While about two-thirds of Nebraska State Fair-goers say the 2013 fair was better than last year's, not as many people came to see it.
Fair officials report 334,931 visitors, just over 2,000 less than 2012, but say looking at daily breakdowns compared to the weather explains the decrease.
Eight of the fair's 11 days experienced temperatures above 90 degrees, and six of those eight days saw decreases in visitors.
"I think that shows that obviously the heat did prevent fairgoers from coming out during the week, and they all showed up on the weekend," says Executive Director Joseph McDermott.
Sunday, Sept. 1 saw a 21 percent jump in attendees and Labor Day followed closely behind with a 15 percent increase. McDermott says that Sunday also set a new single-day attendance record since the fair's move to GI with over 71,000 people passing through the gates.

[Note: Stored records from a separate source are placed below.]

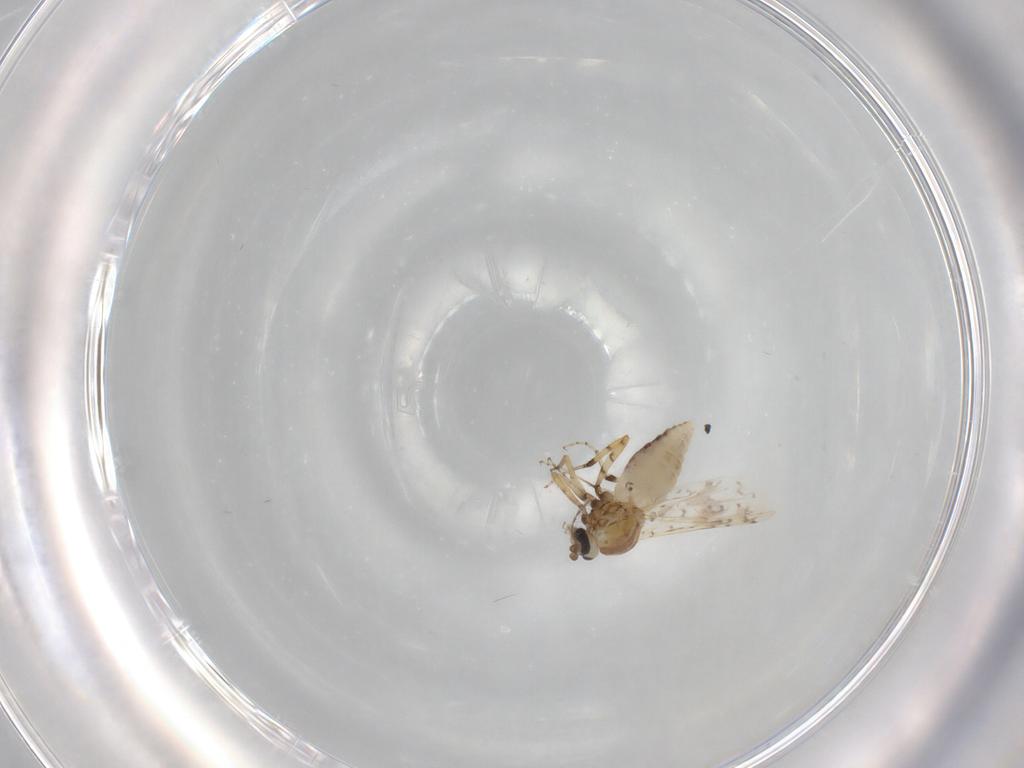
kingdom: Animalia
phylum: Arthropoda
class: Insecta
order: Diptera
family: Ceratopogonidae
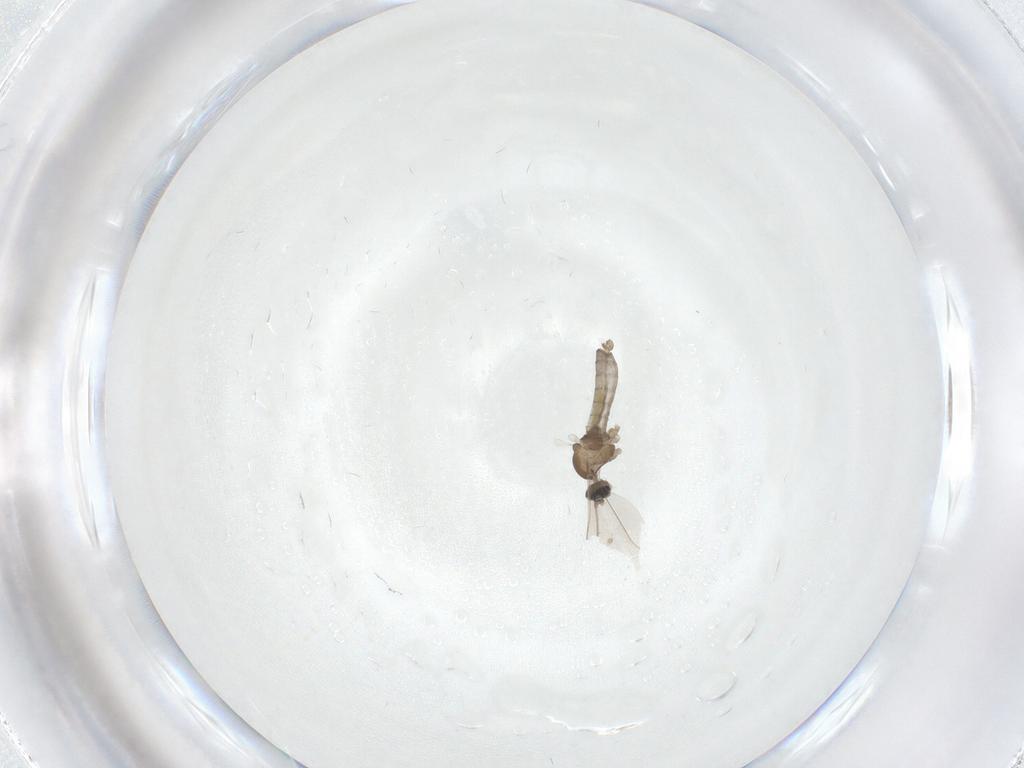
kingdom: Animalia
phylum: Arthropoda
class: Insecta
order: Diptera
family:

Officials also broke down attendance geography: 61 percent of visitors came from central Nebraska. Omaha and Lincoln numbers were up slightly from 2012 to 17 percent.
The fair board says they're pleased with the fair and survey results from fairgoers that gave overall enjoyment a 4.4 out of 5.
"93.4 percent said they would recommend it to their family and friends, that really means a lot to us," says Jana Kruger, Board Chair. "It really says that we're on the right track by keeping agriculture first and making our event one that the entire family feels comfortable coming to."
As vendors like GROW Nebraska packed up on Tuesday they say they noticed lower sales this year, but says overall totals for them have been double what they were seeing when the fair was in Lincoln.
"We didn't reach what our sales expectations were, but as far as last year's sales we weren't down that much," says GROW Nebraska CEO Janell Anderson Ehrke. "We've been fortunate, every year since we've been involved with the Nebraska State Fair our sales have gone up, so this is the first year it hasn't."
Now Kruger says their focus will be on 2014.
"[Every day of the fair] we talk about what happened the day before and we look at what's happening on the present day but the word[s] 'next year' [are] always in the air and we're always thinking ahead, wondering how we can improve," she says.
The board plans to look ahead even farther by working on a 5-10 Year Building Plan at their meeting next month.